By giving Google Maps your home and work addresses, providing Google Calendar with your schedule and address of any meetings or events you have and giving Google Now access to your GPS and location, the service can give you great advice on traffic. Any time you open the app, Google Now will show you a picture of what traffic looks like, give you an estimate on how long it will take to get to your next destination and suggest the most efficient route to get there. The service will also shoot you a notification when it is time to leave your current location so you can arrive on time to your next event.
Google Now is great if you're a sports fan as it will send you a reminder every time one of your favorite teams has a game coming up and it will provide you with scores when you open up the app. Google will send you information on certain teams and games based on your location and your searches. If it hounds you about a team you don’t want to hear about you can simply turn off alerts for that club by tapping on the small “i” icon at the top left of the score window and adjust the settings there.

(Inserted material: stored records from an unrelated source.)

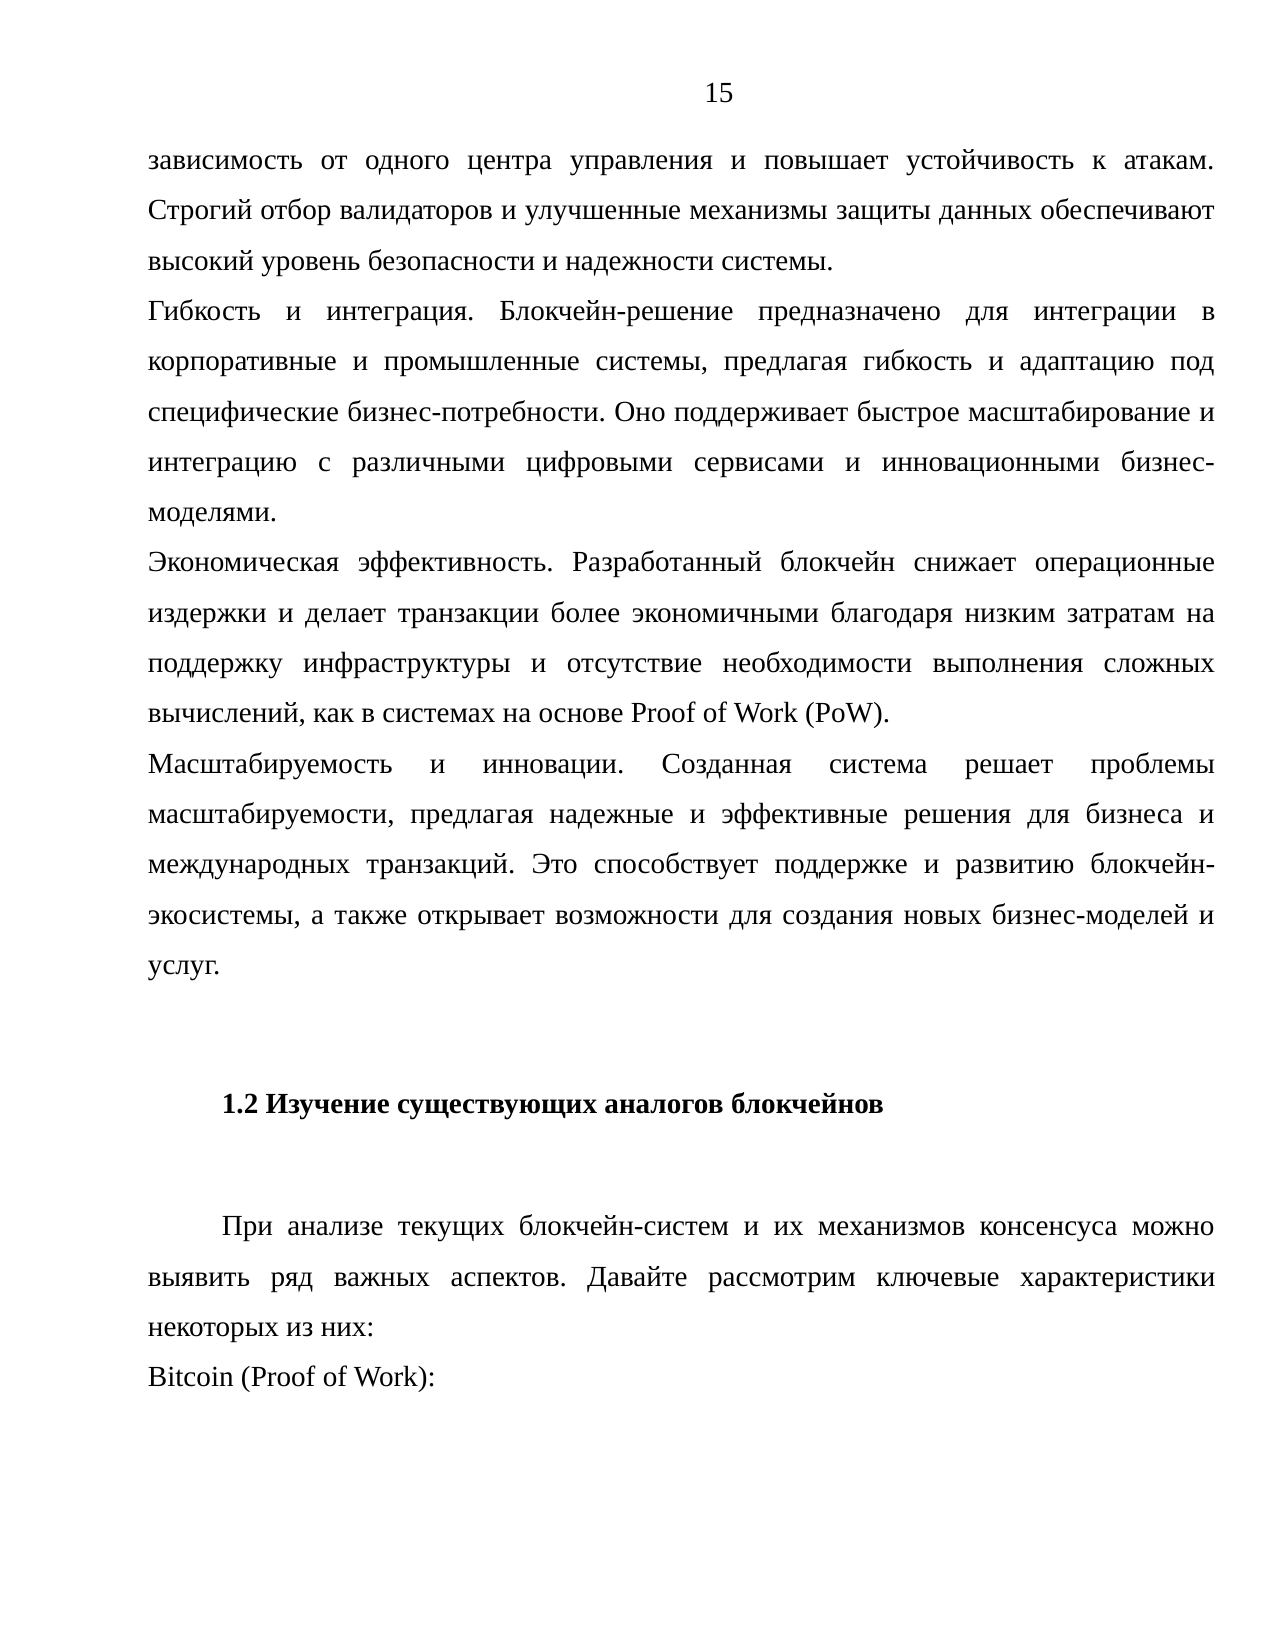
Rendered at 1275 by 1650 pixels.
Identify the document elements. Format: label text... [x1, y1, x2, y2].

text Гибкость и интеграция. Блокчейн-решение предназначено для интеграции в корпоративные и промышленные системы, предлагая гибкость и адаптацию под специфические бизнес-потребности. Оно поддерживает быстрое масштабирование и интеграцию с различными цифровыми сервисами и инновационными бизнес-моделями. [148, 293, 1216, 528]
text Экономическая эффективность. Разработанный блокчейн снижает операционные издержки и делает транзакции более экономичными благодаря низким затратам на поддержку инфраструктуры и отсутствие необходимости выполнения сложных вычислений, как в системах на основе Proof of Work (PoW). [148, 544, 1216, 729]
text При анализе текущих блокчейн-систем и их механизмов консенсуса можно выявить ряд важных аспектов. Давайте рассмотрим ключевые характеристики некоторых из них: [148, 1208, 1216, 1343]
text Масштабируемость и инновации. Созданная система решает проблемы масштабируемости, предлагая надежные и эффективные решения для бизнеса и международных транзакций. Это способствует поддержке и развитию блокчейн-экосистемы, а также открывает возможности для создания новых бизнес-моделей и услуг. [148, 746, 1216, 981]
text 1.2 Изучение существующих аналогов блокчейнов [222, 1086, 1216, 1120]
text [148, 142, 1216, 276]
text Bitcoin (Proof of Work): [148, 1359, 1216, 1393]
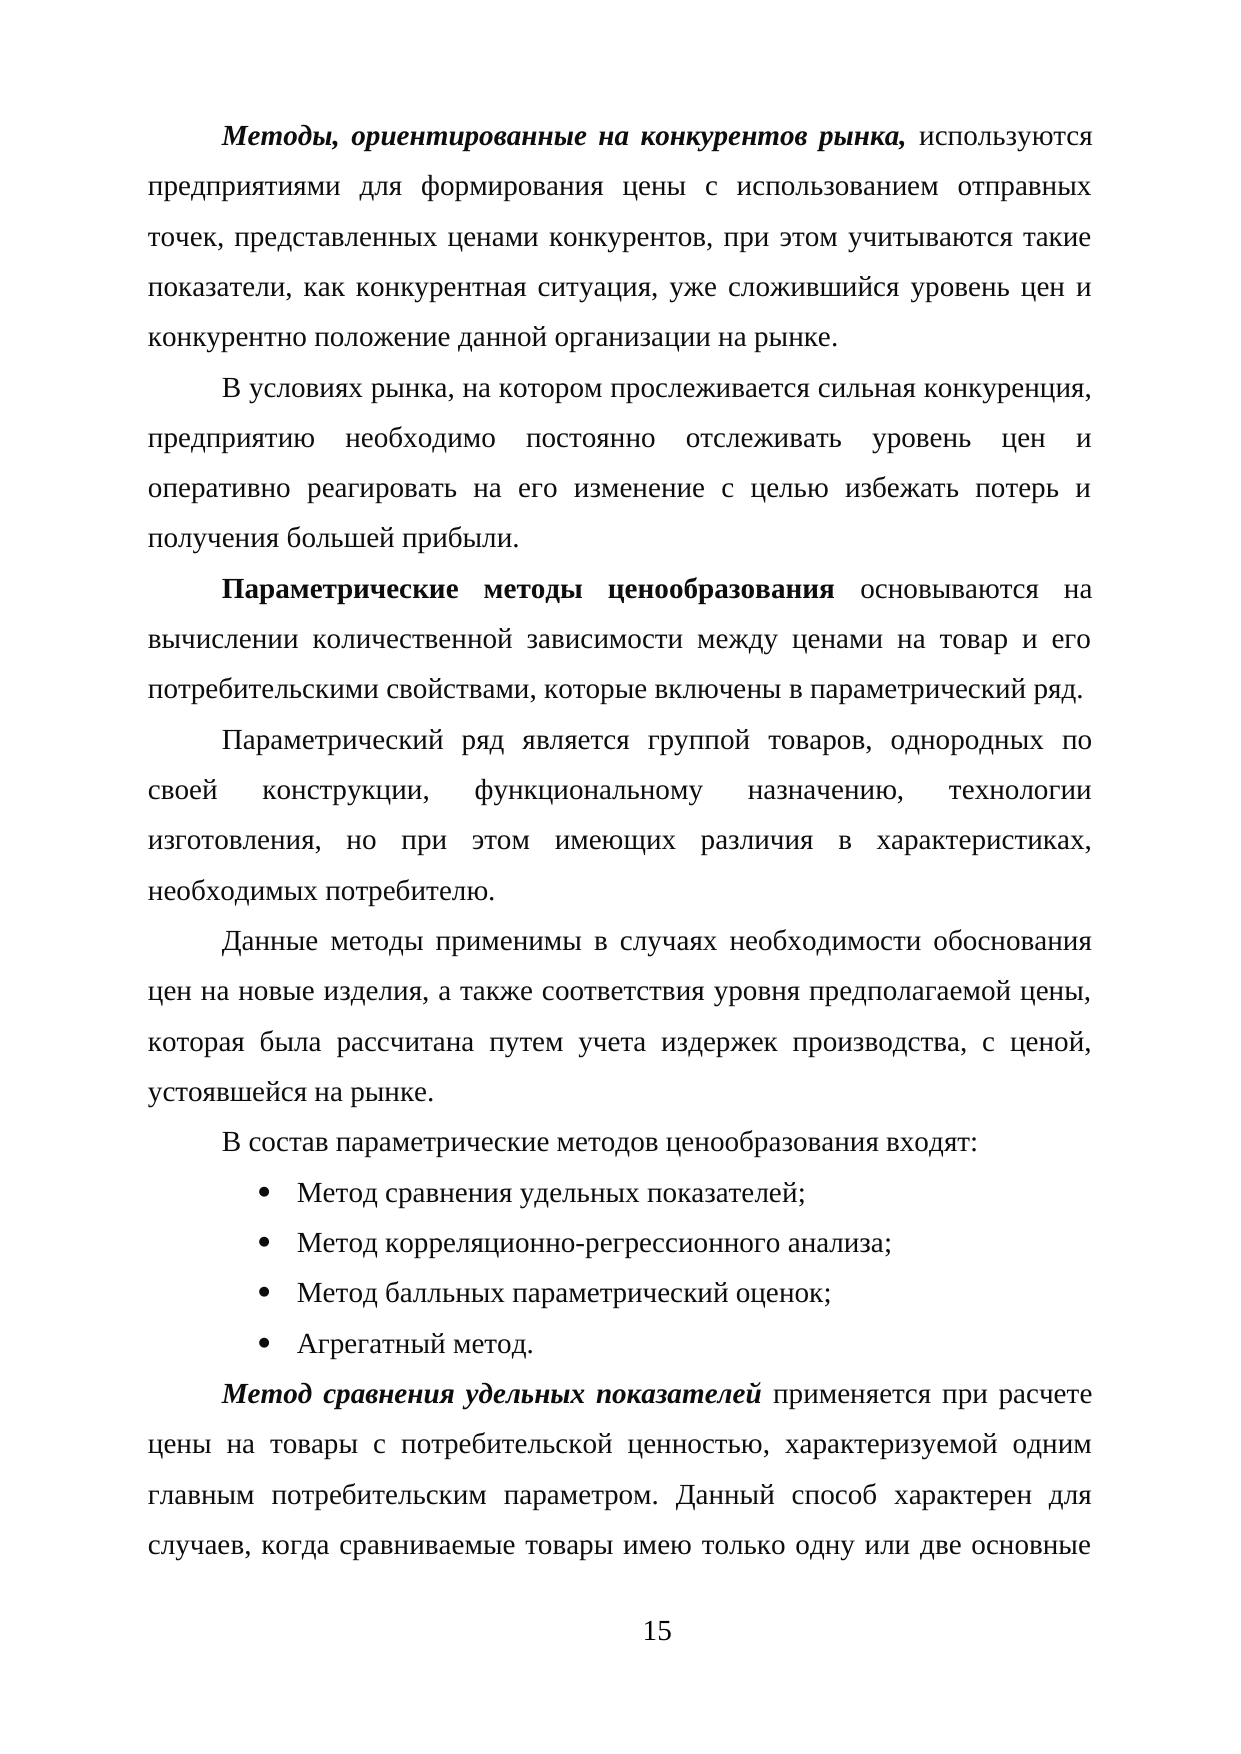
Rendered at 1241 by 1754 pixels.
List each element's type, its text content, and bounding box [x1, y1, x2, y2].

When you open Google Now, the service will show you a handful of news articles it believes you might find interesting. These news updates are based on your Google searches, and they can easily be adjusted. If Google Now gives you a story about a topic you don’t care about, simply tap the icon and then tap “I’m not interested.” Conversely, you can also search for topics and then tap on the “Get updates” option to indicate to Google Now this is something you want more information about going forward.
If following Wall Street is your thing, Google Now can serve as a great little hub where you can check the status of the stocks you care about. All you have to do is enter a stock symbol, such as “NYSE TWTR” for Twitter, and on the results page, tap on the star icon. This will tell Google Now to show you information on that stock the next time you open the app.
If you live in a place with unpredictable weather like San Francisco, Google Now can also be helpful by giving you weather information. Every morning you can open the app and Google Now will serve as your weatherman with information on the week’s lows and highs, if the day will be overcast or sunny and how strong of a wind you can expect.
As mentioned above, Google has begun to integrate Google Now with third-party apps, making the service more useful by drawing data from non-Google entities. Already, Google works with more than 100 app developers, but unfortunately, this feature is not yet available for iPhone users. One day it may be, but for now, the tips below apply only to Android users who have downloaded the respective apps.
If you’re into ridesharing, Google Now can be very useful by providing you data on how much a ride home from your current location will cost you using Lyft. If you’re okay with the price, tap the Lyft card and you can begin requesting a ride. Unfortunately for Uber aficionados, Google Now does not currently work with Lyft’s rival.
9. Spotify and Pandora
Music nuts can improve their Spotify and Pandora experiences by using Google Now. Spotify users can get quick suggestions on new playlists they might enjoy, with each suggestion being based on the recent music you’ve been listening to within the service. Similarly, Pandora users can find station suggestions based on their listening habits when they open up Google Now. As for Apple Beats Music and Jay Z Tidal users, Google Now does not support those services.
10. Fitness apps
Google Now has also integrated with a handful of fitness apps to give you exercise information every time you open the Google app. These fitness apps include Jawbone, Adidas, RunKeeper and others and can provide you with data regarding how many steps you've taken that day or your workout progress (it varies from app to app).
Google is still improving Google Now with the goal of turning the service into the main hub from which you launch all your mobile activities. Google isn’t close to reaching that goal yet, but already the service can be pretty useful by providing information like the ones listed above as well as much more. Try it out!